TLDR; — A study heated the ten most common cooking oils and found that Extra Virgin Olive Oil (EVOO) contained the fewest toxic compounds at the end, even though it has one of the lowest smoke points.

The Prevailing Theory of Cooking Oils

For years, my oil selections in the kitchen have followed the standard guidelines passed around in health-focused circles. These consist of:

  1. Use extra virgin olive oil (EVOO) or butter for dressings or low-heat applications.
  2. Use regular/refined olive oil for medium heat.
  3. Use coconut oil, avocado oil, or ghee for high heat.

The core principle behind these guidelines was to constantly balance the applied heat with the oil's smoke point. Once oil hits its smoke point, it starts oxidizing, breaking down, and releasing toxic compounds and free radicals into your food.

The theory was that EVOO, being largely unfiltered, contained a more significant number of compounds that the high heat would damage, and thus, its health value would drop off rapidly when used for cooking.

Conversely, it was assumed that heavily processed oils such as canola oil, grapeseed oil, and sunflower oil, while being bad for you for many other reasons, at least were better at high temperatures due to their high smoke points (the better option for this category being avocado oil). Most of the top articles about healthy oils for cooking still list canola as one of the top choices.

A 2018 study from Down Under has turned this entire theory on its head.¹

Study Design

Rather than just measuring the smoke point of an oil and assuming that this correlated with toxic compounds released, researchers measured the toxic compounds themselves. The results were surprising. — Click To Tweet

Two tests were performed:

  1. Oils were heated gradually (over 20 minutes) from 25 to 240°C / 77–464°F (higher than domestic cooking temperatures) and sampled every 30˚.
  2. Oils were heated at 180°C / 356°F for 6 hours (longer than most slow cooking methods), collecting samples at 30, 60, 180, and 360 minutes.

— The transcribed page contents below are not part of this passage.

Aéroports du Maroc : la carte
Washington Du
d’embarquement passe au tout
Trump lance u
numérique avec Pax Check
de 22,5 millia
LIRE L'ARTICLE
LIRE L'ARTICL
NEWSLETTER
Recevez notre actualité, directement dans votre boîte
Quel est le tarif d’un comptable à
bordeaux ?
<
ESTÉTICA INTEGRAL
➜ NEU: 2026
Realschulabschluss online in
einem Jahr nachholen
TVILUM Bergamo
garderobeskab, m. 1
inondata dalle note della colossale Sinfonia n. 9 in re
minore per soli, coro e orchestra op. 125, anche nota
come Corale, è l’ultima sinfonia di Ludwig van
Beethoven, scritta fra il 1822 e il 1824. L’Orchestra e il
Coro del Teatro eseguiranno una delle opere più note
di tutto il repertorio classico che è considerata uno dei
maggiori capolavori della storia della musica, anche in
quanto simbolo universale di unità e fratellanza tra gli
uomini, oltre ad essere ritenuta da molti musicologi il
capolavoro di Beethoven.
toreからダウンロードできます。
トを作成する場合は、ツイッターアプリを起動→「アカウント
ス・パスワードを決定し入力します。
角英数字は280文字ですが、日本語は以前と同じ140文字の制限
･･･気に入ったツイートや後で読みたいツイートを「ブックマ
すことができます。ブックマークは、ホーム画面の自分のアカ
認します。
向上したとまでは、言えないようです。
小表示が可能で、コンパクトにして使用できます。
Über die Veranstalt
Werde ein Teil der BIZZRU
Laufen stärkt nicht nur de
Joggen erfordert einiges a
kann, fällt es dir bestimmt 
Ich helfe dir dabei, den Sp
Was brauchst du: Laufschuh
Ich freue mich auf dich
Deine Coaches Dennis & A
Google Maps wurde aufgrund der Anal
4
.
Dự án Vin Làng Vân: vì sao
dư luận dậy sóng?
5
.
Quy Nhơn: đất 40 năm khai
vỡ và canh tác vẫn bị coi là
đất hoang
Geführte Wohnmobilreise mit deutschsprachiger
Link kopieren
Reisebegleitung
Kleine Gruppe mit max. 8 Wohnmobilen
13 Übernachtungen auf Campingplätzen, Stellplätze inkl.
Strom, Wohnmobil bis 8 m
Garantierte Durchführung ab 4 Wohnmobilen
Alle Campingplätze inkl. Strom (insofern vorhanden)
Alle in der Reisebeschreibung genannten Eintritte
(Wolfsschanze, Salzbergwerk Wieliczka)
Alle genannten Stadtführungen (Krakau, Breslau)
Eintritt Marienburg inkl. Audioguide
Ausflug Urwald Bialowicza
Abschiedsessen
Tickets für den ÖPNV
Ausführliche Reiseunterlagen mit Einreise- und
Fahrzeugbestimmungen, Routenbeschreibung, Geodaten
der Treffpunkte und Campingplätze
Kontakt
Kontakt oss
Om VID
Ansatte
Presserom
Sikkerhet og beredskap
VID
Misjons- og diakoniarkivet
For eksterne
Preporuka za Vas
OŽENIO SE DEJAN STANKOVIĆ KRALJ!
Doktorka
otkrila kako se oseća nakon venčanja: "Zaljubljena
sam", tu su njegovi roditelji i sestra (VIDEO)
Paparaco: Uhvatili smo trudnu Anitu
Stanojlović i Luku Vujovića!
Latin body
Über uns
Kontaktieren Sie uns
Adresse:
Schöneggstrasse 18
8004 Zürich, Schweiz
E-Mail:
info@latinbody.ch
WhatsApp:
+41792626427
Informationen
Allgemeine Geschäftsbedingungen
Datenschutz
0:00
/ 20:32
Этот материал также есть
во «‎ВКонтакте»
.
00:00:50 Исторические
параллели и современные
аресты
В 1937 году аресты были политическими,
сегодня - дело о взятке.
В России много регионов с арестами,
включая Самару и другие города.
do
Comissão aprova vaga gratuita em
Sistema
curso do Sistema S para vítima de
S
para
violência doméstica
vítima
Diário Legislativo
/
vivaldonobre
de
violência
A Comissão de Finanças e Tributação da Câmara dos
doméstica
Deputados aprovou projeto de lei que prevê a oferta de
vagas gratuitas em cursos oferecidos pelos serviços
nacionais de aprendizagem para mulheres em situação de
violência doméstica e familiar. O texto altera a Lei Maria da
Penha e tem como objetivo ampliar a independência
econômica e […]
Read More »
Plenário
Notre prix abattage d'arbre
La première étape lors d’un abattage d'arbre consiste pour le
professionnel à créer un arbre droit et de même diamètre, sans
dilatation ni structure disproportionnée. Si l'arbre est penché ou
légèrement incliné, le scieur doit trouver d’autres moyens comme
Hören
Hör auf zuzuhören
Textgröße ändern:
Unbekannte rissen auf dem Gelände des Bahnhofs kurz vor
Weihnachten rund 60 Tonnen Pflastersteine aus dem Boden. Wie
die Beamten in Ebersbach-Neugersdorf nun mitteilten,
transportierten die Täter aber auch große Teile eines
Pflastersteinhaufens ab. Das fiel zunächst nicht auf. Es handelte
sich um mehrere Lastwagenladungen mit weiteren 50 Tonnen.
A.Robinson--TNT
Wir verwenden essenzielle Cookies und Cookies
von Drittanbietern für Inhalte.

All heated samples were cooled at room temperature (25 ± 1°C, 77 ± 1ºF) and stored until chemical analysis.

For reference, deep frying is generally carried out between 170–180°C and shallow pan frying tends to be uncontrolled with temperatures between 180–230°C, whereas eggs will cook at ~70˚C/160˚F.

Ten Oils were tested, listed here along with their starting smoke points (in ˚C):

  1. Extra virgin olive oil (EVOO) — 206.7 +/-2.5
  2. Virgin olive oil (VOO) — 175.3 +/- 0.6
  3. Olive oil (OO) — 208.3 +/- 1.5
  4. Canola oil (CO) — 255.7 +/- 0.6
  5. Rice bran oil (RO) — 237.0 +/- 1.7
  6. Grapeseed oil (GO) — 268.0 +/- 1
  7. Coconut oil (CoO) — 255.7 +/- 0.6
  8. High oleic peanut oil (PO) — 226.3 +/- 2.1
  9. Sunflower oil (SO) — 254.7 +/- 1.5
  10. Avocado oil (AO) — 196.7 +/- 0.6

NOTE: These smoke point values vary considerably from some more commonly reported numbers.

What They Found

In each sample, they measured the degree of oxidation, the current oxidative stability, the smoke point, the fatty acid profile (including trans fats), and other toxic byproducts called polar compounds.

Many of these polar compounds have been associated with various forms of cancer and neurodegenerative diseases such as Alzheimer's and Parkinson's Disease.⁴

At this point, trans fats shouldn't need much explanation. They are bad. They increase your risk of developing diabetes, heart disease, cancer, etc. The studies showing this are too numerous to count. While this portion of the study was not particularly surprising, it enforces that olive, coconut, and avocado oils are a step above the seed oils.

Next up, we get some more surprising results. (Apologies for the low-quality images. I couldn't procure the raw data, and converting this type of graph is almost impossible.)

Unsurprisingly, coconut oil remained at the bottom of the charts due to its extremely high saturated fat content (~90%).

Why are saturated fats stable at high temperatures?For an oil to be oxidized, chemical bonds must be broken. This process requires energy-the precise amount of which is determined by the specific combination of fatty acids that the oil is made up of. The bonds in saturated fats typically require more energy to break than those in polyunsaturated fats, with monounsaturated falling in between. The higher the temperature, the more energy is present for the breaking of these bonds and subsequent formation of free radicals.³

What was more surprising from these results is how EVOO, full of monounsaturated fats, stayed neck-in-neck with the coconut oil. And yet, upon further reflection, this does indeed make sense. The activation energy of lipid oxidation is higher in the presence of antioxidants. This means that for oils rich in antioxidants, more energy is required to break the bonds, and thus, the rate at which toxic byproducts are formed is lower. This also explains why virgin and refined olive oil underperformed the EVOO across the board: increased processing and filtration means fewer antioxidants.